Start of Block

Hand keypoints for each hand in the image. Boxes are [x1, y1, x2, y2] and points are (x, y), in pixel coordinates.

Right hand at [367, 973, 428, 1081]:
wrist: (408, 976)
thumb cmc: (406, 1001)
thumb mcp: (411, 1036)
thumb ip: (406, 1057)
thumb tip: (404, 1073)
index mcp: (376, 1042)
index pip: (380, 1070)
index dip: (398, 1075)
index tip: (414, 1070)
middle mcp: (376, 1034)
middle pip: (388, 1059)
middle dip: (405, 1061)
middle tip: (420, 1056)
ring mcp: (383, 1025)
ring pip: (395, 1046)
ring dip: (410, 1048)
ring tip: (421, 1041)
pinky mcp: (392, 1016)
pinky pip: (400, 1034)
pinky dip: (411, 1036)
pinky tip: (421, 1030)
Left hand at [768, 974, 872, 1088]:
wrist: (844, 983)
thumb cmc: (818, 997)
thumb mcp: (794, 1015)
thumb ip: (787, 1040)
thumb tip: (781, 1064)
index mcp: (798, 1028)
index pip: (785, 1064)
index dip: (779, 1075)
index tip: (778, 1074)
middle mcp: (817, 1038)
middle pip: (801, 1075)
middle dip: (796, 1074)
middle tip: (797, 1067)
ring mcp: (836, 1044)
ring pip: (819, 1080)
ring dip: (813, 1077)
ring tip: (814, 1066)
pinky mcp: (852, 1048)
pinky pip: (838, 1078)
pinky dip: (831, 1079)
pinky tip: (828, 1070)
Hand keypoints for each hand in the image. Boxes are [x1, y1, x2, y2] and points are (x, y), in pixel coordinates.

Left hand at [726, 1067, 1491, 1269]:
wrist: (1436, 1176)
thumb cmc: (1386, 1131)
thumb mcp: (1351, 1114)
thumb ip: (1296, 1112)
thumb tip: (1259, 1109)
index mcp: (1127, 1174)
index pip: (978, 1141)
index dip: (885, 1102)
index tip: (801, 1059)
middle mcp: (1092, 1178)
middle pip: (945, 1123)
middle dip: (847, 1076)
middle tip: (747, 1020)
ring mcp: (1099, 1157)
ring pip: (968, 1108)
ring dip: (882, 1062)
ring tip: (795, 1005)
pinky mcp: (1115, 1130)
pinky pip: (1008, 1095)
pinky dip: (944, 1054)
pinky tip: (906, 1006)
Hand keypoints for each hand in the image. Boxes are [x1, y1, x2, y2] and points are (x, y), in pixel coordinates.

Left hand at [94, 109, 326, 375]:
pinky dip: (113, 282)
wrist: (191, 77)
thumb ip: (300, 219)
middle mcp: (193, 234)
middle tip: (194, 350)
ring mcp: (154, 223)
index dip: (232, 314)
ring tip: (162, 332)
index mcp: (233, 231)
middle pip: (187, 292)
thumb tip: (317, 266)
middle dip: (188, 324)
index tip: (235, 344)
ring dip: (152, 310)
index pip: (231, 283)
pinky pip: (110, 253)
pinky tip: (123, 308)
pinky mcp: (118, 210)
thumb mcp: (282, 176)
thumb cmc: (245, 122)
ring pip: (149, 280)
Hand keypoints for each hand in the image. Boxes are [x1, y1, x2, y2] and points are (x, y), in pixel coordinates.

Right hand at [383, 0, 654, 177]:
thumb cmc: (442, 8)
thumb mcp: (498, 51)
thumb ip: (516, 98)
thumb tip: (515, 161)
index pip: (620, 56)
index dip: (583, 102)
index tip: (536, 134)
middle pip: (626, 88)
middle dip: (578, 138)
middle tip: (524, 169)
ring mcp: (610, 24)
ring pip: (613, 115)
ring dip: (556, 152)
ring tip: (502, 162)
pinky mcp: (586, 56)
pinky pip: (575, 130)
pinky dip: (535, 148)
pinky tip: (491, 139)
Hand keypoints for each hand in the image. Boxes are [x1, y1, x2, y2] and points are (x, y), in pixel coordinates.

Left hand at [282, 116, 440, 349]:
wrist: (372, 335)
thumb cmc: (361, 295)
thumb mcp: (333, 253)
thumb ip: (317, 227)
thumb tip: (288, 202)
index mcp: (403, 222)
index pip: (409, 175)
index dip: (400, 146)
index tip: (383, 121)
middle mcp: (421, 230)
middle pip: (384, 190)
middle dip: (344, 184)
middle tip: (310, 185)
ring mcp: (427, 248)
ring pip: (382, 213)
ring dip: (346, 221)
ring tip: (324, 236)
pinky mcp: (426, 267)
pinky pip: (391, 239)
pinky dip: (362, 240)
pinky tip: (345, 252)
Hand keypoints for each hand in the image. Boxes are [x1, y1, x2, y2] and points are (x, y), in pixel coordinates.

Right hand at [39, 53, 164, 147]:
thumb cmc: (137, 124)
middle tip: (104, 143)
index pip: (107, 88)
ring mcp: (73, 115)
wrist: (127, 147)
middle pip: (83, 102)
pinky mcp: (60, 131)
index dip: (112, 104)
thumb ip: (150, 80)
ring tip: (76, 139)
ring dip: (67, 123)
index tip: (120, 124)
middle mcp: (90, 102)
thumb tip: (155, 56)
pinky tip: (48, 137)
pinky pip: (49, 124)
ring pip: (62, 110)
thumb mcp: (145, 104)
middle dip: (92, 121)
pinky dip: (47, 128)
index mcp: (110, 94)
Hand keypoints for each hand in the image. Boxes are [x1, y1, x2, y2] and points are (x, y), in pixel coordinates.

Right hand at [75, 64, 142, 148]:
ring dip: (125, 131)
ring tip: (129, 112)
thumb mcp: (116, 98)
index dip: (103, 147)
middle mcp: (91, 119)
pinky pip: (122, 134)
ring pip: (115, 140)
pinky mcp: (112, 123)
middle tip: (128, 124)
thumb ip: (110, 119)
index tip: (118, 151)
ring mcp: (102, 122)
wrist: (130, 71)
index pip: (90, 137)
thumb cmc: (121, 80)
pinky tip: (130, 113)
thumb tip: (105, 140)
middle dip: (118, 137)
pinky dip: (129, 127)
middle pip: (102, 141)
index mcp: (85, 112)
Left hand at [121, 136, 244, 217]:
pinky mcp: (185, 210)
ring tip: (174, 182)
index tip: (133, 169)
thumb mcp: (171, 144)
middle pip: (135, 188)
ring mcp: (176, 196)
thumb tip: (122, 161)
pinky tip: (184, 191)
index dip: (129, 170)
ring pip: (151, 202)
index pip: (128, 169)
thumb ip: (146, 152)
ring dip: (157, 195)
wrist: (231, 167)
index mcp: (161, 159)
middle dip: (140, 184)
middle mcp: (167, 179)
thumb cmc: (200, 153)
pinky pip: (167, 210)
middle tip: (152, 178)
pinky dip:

End of Block

- Exercise requirements: Each line of the listing has to be repeated exactly in the reply.

- Result of this exercise:
Hand keypoints for each hand in the image. Boxes are [x1, y1, x2, y2] and points are (x, y), in pixel coordinates.

Right hand at [367, 973, 428, 1081]:
wrist: (408, 976)
thumb cmc: (406, 1001)
thumb mcp: (411, 1036)
thumb ip: (406, 1057)
thumb tip: (404, 1073)
index mcp: (376, 1042)
index pip: (380, 1070)
index dip: (398, 1075)
index tip: (414, 1070)
middle mcp: (376, 1034)
middle pip: (388, 1059)
middle dip: (405, 1061)
middle tip: (420, 1056)
ring mcp: (383, 1025)
ring pip: (395, 1046)
ring dip: (410, 1048)
ring tip: (421, 1041)
pinky mcp: (392, 1016)
pinky pip: (400, 1034)
pinky dip: (411, 1036)
pinky tip: (421, 1030)
Left hand at [768, 974, 872, 1088]:
wrist: (844, 983)
thumb cmc: (818, 997)
thumb mcp: (794, 1015)
thumb ip: (787, 1040)
thumb tip: (781, 1064)
index mcp: (798, 1028)
index pip: (785, 1064)
index dip: (779, 1075)
index tip: (778, 1074)
middle mcp: (817, 1038)
middle pip: (801, 1075)
middle dip: (796, 1074)
middle tip: (797, 1067)
ring mcp: (836, 1044)
ring pip: (819, 1080)
ring dip: (813, 1077)
ring tip: (814, 1066)
pinky mcp: (852, 1048)
pinky pip: (838, 1078)
pinky dip: (831, 1079)
pinky tip: (828, 1070)
Hand keypoints for each hand in the image. Boxes are [x1, y1, x2, y2] and points are (x, y), in pixel coordinates.

Left hand at [726, 1067, 1491, 1269]:
wrist: (1436, 1176)
thumb cmc: (1386, 1131)
thumb mcp: (1351, 1114)
thumb ip: (1296, 1112)
thumb tip: (1259, 1109)
index mcp: (1127, 1174)
index pip: (978, 1141)
index dip: (885, 1102)
index tip: (801, 1059)
middle mcp: (1092, 1178)
middle pip: (945, 1123)
middle dip: (847, 1076)
middle tip: (747, 1020)
ring mcp: (1099, 1157)
ring pip: (968, 1108)
ring dip: (882, 1062)
ring tip: (795, 1005)
pinky mcp: (1115, 1130)
pinky pip: (1008, 1095)
pinky dip: (944, 1054)
pinky tip: (906, 1006)
Hand keypoints for each hand in the image. Boxes are [x1, y1, x2, y2] and points are (x, y), in pixel coordinates.

Left hand at [94, 109, 326, 375]:
pinky dip: (113, 282)
wrist: (191, 77)
thumb ip: (300, 219)
middle mcp: (193, 234)
middle tip: (194, 350)
ring mcp: (154, 223)
index dip: (232, 314)
ring tip: (162, 332)
index mcp: (233, 231)
middle pip: (187, 292)
thumb tip: (317, 266)
middle dip: (188, 324)
index tip: (235, 344)
ring dip: (152, 310)
index pip: (231, 283)
pinky pip: (110, 253)
pinky tip: (123, 308)
pinky mcp: (118, 210)
thumb mcp: (282, 176)
thumb cmc: (245, 122)
ring pip: (149, 280)
Hand keypoints for each hand in the image. Boxes are [x1, y1, x2, y2] and points are (x, y), in pixel coordinates.

Right hand at [383, 0, 654, 177]:
thumb cmc: (442, 8)
thumb mcp: (498, 51)
thumb ip: (516, 98)
thumb tip: (515, 161)
index pip: (620, 56)
index dip: (583, 102)
index tip: (536, 134)
middle pip: (626, 88)
middle dip: (578, 138)
middle tip: (524, 169)
ring mcp: (610, 24)
ring pip: (613, 115)
ring dip: (556, 152)
ring tip: (502, 162)
pinky mcp: (586, 56)
pinky pip: (575, 130)
pinky dip: (535, 148)
pinky tip: (491, 139)
Hand keypoints for each hand in the image. Boxes are [x1, y1, x2, y2] and points are (x, y), in pixel coordinates.

Left hand at [282, 116, 440, 349]:
wrist: (372, 335)
thumb cmc: (361, 295)
thumb mcp: (333, 253)
thumb ip: (317, 227)
thumb tip: (288, 202)
index mcp: (403, 222)
index pip: (409, 175)
index dip: (400, 146)
index tip: (383, 121)
middle mcp: (421, 230)
middle pip: (384, 190)
middle dip: (344, 184)
middle tip: (310, 185)
ring mcp: (427, 248)
ring pip: (382, 213)
ring dip: (346, 221)
ring tip: (324, 236)
pinky mcp: (426, 267)
pinky pip: (391, 239)
pinky dip: (362, 240)
pinky tip: (345, 252)
Hand keypoints for each hand in the image. Boxes are [x1, y1, x2, y2] and points are (x, y), in pixel coordinates.

Right hand at [39, 53, 164, 147]:
thumb cmc: (137, 124)
middle tip: (104, 143)
index pip: (107, 88)
ring mcp: (73, 115)
wrist: (127, 147)
middle pip: (83, 102)
pinky mcp: (60, 131)
index dip: (112, 104)
thumb ip: (150, 80)
ring tip: (76, 139)
ring dip: (67, 123)
index tip: (120, 124)
middle mcp: (90, 102)
thumb tip: (155, 56)
pinky tip: (48, 137)
pinky pip: (49, 124)
ring pip: (62, 110)
thumb mcp: (145, 104)
middle dip: (92, 121)
pinky dip: (47, 128)
index mcp: (110, 94)
Hand keypoints for each hand in the image. Boxes are [x1, y1, x2, y2] and points are (x, y), in pixel coordinates.

Right hand at [75, 64, 142, 148]:
ring dip: (125, 131)
ring tip: (129, 112)
thumb mcp: (116, 98)
index dip: (103, 147)
middle mcp: (91, 119)
pinky pip: (122, 134)
ring pip: (115, 140)
pinky mcp: (112, 123)
middle tip: (128, 124)
thumb ip: (110, 119)
index tip: (118, 151)
ring mcp: (102, 122)
wrist: (130, 71)
index pip: (90, 137)
thumb cmc: (121, 80)
pinky tip: (130, 113)
thumb tip: (105, 140)
middle dip: (118, 137)
pinky dip: (129, 127)
middle pip: (102, 141)
index mcp: (85, 112)
Left hand at [121, 136, 244, 217]:
pinky mcp: (185, 210)
ring tip: (174, 182)
index tip: (133, 169)
thumb mcp: (171, 144)
middle pip: (135, 188)
ring mcp: (176, 196)
thumb tip: (122, 161)
pinky tip: (184, 191)
index dip: (129, 170)
ring pip: (151, 202)
index pip: (128, 169)
thumb ip: (146, 152)
ring dip: (157, 195)
wrist: (231, 167)
index mcp: (161, 159)
middle dip: (140, 184)
middle mcp: (167, 179)
thumb cmc: (200, 153)
pinky pip: (167, 210)
middle tip: (152, 178)
pinky dip:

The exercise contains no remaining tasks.